### DOCUMENT EXTRACT
The National Institutes of Health (NIH) has announced it will provide $75 million to continue funding its Electronic Medical Records and Genomics (eMERGE) Genomic Risk Assessment and Management Network—with a new emphasis on expanding genetic diversity within its studies.
NIH’s National Human Genome Research Institute’s (NHGRI) first launched the eMERGE Network in 2007 to use electronic health records and large biorepositories for genomics research that could be applied to clinical care. Now, “more recent research has highlighted the need to generate datasets from more diverse populations to better understand estimates of disease risk in the general population,” according to Prabarna Ganguly, Ph.D., science writer and editor for NHGRI, in a July 1 announcement.
The funding will begin this year and continue over the next five years, Ganguly said, with $61 million going directly to four clinical sites, including the Mayo Clinic, Vanderbilt University Medical Center, Brigham and Women’s Hospital and Northwestern University. NIH plans for these sites to collectively recruit some 10,000 patients—with 35 percent to come from diverse populations.
In addition, NIH will fund six new “enhanced diversity clinical sites,” to include: the University of Alabama, the Icahn School of Medicine at Mount Sinai, Cincinnati Children’s Hospital Medical Center, Columbia University, the Children’s Hospital of Philadelphia, and the University of Washington Medical Center. These sites will recruit about 15,000 patients, with 75 percent or more coming from diverse ancestries, Ganguly said.
“The goal of the clinical sites is to recruit participants from diverse groups, such as racial or ethnic minority populations, underserved populations, or populations who experience poorer medical outcomes,” Ganguly said. The sites will then conduct and validate genomic risk-assessment and management methods for a number of common diseases, including coronary heart disease, Alzheimer’s disease, and diabetes.

### YOUR TASKS
A – Using the eMERGE funding article, answer these:
(i) In what year was the eMERGE Network first launched?
(ii) About how many patients are the four clinical sites expected to recruit together?
(iii) What share of patients at the enhanced diversity clinical sites will come from diverse ancestries?
B – Extract everything in the eMERGE funding article from "The National Institutes" down to "July 1 announcement.".

### EXERCISE DATA
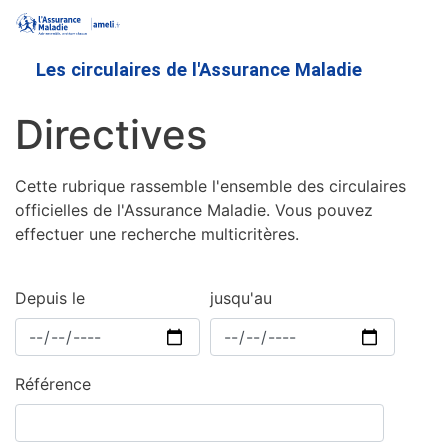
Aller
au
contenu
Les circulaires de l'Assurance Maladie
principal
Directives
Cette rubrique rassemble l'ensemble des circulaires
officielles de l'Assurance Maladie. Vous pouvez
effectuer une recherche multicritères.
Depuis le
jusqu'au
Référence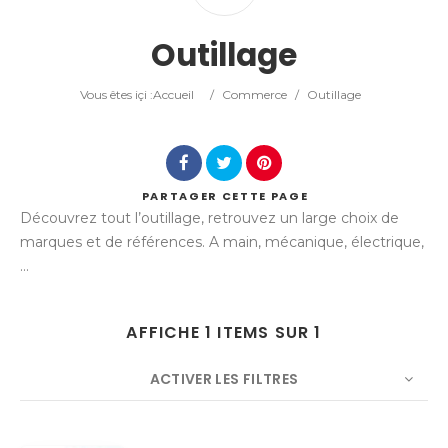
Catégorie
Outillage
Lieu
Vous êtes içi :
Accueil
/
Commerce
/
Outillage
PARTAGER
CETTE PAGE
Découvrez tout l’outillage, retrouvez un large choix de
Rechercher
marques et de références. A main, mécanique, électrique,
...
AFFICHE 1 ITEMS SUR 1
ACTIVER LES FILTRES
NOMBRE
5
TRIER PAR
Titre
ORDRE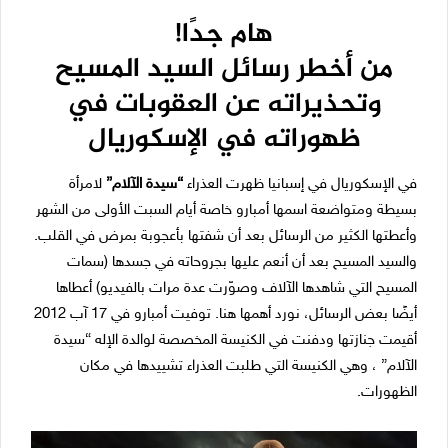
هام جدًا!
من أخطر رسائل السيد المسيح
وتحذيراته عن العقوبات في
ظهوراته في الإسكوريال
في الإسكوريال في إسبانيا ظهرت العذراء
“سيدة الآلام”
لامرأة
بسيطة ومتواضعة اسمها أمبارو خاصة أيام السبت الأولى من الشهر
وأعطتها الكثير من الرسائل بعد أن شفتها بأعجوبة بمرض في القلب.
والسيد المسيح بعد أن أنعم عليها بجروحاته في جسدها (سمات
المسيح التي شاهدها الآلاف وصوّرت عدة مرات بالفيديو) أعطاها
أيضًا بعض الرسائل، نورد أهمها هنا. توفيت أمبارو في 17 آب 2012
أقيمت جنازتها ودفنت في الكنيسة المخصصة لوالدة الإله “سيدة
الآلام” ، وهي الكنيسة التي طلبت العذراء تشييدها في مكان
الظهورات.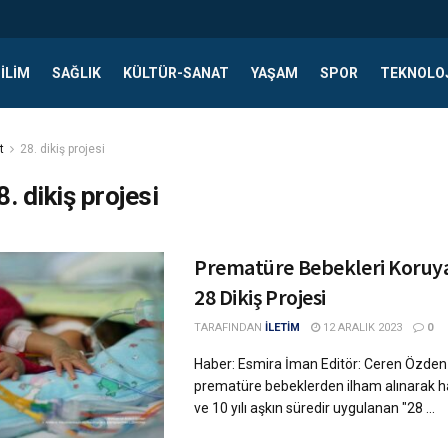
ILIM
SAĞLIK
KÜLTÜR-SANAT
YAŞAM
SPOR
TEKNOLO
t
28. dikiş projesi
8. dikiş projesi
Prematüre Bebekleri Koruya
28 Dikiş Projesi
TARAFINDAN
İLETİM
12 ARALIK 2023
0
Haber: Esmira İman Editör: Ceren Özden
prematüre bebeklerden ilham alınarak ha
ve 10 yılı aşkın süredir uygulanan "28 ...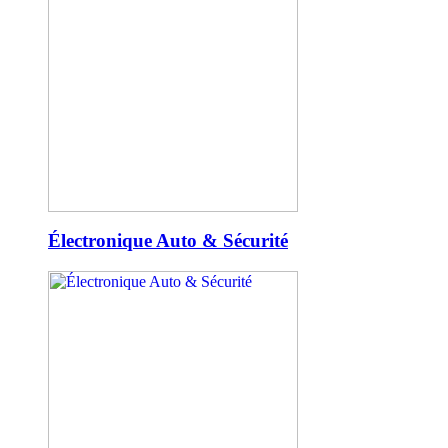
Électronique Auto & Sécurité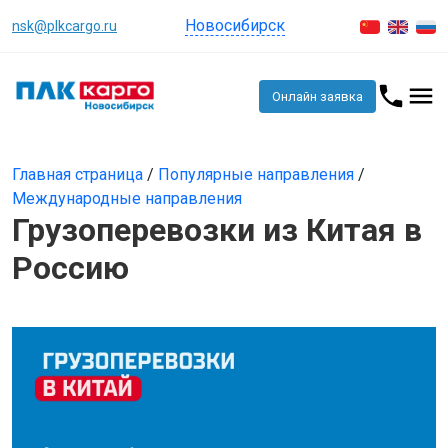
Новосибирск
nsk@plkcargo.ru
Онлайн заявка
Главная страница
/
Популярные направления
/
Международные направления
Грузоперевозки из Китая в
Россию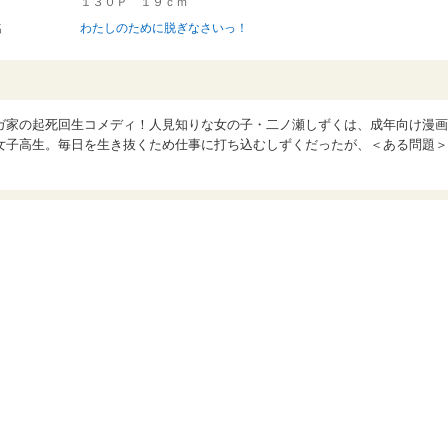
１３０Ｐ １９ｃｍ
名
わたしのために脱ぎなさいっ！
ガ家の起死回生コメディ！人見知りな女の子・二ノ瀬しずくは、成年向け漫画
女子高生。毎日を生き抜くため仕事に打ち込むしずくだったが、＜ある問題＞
...
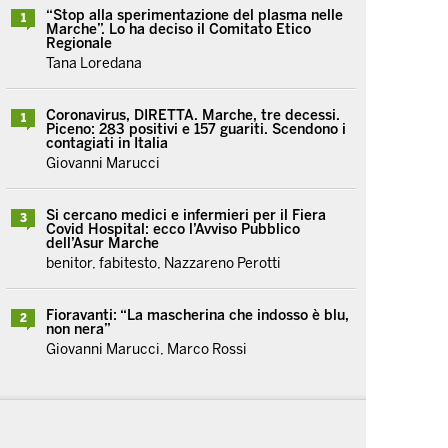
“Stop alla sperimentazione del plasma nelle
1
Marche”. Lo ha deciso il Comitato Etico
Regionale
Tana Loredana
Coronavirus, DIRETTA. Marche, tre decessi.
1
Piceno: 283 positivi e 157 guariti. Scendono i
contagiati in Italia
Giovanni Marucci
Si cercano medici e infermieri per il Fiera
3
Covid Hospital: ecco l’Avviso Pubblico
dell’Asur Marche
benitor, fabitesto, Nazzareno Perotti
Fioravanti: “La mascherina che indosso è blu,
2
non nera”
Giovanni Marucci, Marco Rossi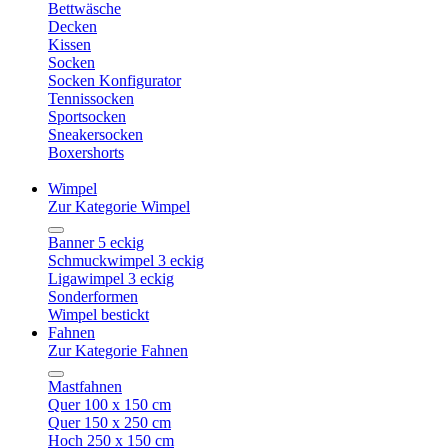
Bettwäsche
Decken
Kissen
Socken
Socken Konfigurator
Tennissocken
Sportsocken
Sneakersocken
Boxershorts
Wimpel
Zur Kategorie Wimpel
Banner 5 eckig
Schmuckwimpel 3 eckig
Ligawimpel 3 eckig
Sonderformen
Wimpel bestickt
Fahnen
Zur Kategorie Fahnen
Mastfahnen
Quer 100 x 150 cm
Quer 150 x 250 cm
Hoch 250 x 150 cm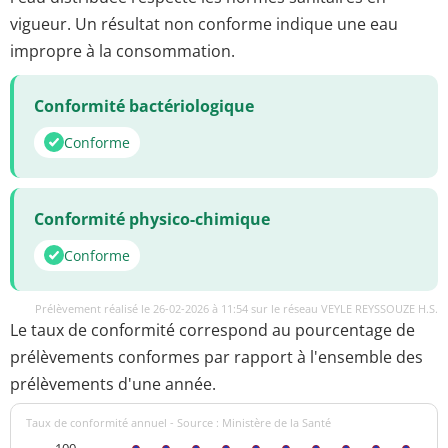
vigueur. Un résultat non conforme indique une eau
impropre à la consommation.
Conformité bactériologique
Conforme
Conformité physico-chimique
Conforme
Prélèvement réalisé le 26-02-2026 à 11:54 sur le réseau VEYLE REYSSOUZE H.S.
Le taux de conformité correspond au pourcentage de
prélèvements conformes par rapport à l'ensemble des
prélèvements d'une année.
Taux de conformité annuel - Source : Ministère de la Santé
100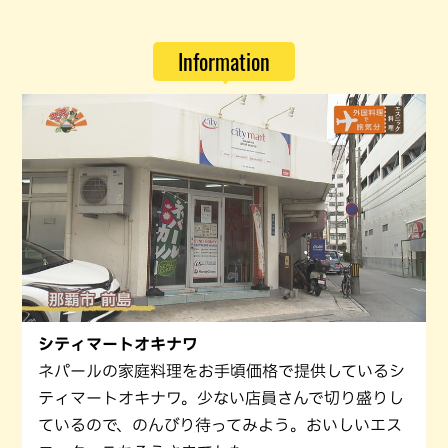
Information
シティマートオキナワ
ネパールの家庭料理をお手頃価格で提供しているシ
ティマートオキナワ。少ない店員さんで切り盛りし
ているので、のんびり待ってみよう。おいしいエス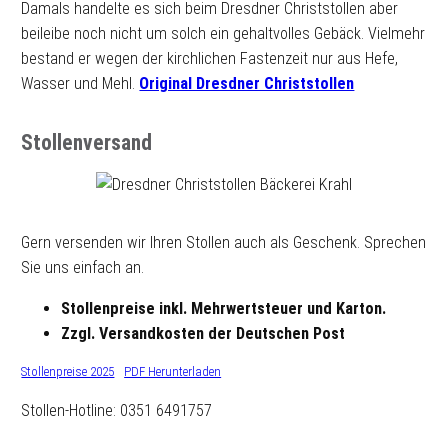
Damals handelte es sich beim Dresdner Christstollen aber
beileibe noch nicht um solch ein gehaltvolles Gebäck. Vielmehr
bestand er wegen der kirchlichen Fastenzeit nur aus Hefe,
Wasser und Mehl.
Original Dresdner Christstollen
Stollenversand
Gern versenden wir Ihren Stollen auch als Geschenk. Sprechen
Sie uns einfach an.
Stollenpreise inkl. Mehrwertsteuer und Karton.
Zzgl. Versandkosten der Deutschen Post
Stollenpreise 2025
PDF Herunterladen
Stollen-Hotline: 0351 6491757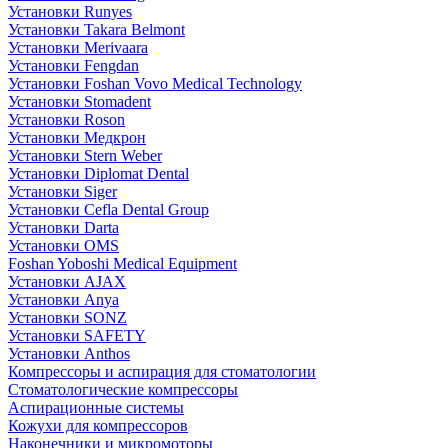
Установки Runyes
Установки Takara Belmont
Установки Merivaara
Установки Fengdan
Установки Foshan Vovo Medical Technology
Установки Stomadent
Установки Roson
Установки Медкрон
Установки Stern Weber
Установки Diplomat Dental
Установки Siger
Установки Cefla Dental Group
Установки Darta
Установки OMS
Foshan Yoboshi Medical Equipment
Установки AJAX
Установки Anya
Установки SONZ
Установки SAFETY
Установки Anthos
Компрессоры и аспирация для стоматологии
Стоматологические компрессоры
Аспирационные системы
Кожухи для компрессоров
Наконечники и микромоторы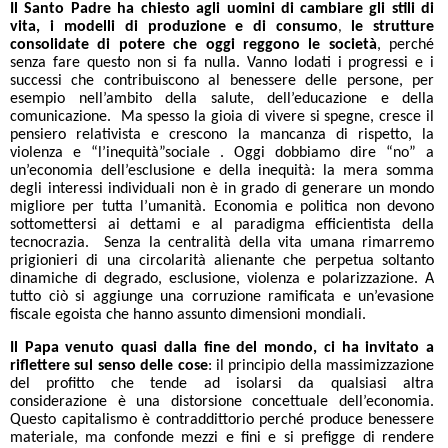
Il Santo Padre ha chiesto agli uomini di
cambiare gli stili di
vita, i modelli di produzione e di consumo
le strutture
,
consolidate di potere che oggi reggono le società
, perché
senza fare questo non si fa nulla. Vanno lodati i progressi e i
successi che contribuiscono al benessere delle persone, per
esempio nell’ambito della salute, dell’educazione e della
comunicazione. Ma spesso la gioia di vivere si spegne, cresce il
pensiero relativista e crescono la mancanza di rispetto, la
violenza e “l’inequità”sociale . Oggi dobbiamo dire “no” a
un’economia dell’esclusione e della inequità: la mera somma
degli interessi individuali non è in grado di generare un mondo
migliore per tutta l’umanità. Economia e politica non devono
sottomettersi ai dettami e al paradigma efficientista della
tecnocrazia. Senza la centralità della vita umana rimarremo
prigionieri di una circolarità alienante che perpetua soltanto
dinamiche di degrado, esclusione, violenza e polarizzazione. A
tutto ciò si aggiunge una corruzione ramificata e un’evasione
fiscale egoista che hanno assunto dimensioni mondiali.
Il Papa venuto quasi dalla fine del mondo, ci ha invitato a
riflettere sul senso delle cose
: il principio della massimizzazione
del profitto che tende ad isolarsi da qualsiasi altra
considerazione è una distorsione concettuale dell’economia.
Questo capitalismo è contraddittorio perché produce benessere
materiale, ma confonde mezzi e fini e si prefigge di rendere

### EXPECTED OUTPUTS
A –
(i) 2007
(ii) Some 10,000
(iii) 75 percent or more

B –
The National Institutes of Health (NIH) has announced it will provide $75 million to continue funding its Electronic Medical Records and Genomics (eMERGE) Genomic Risk Assessment and Management Network—with a new emphasis on expanding genetic diversity within its studies.
NIH’s National Human Genome Research Institute’s (NHGRI) first launched the eMERGE Network in 2007 to use electronic health records and large biorepositories for genomics research that could be applied to clinical care. Now, “more recent research has highlighted the need to generate datasets from more diverse populations to better understand estimates of disease risk in the general population,” according to Prabarna Ganguly, Ph.D., science writer and editor for NHGRI, in a July 1 announcement.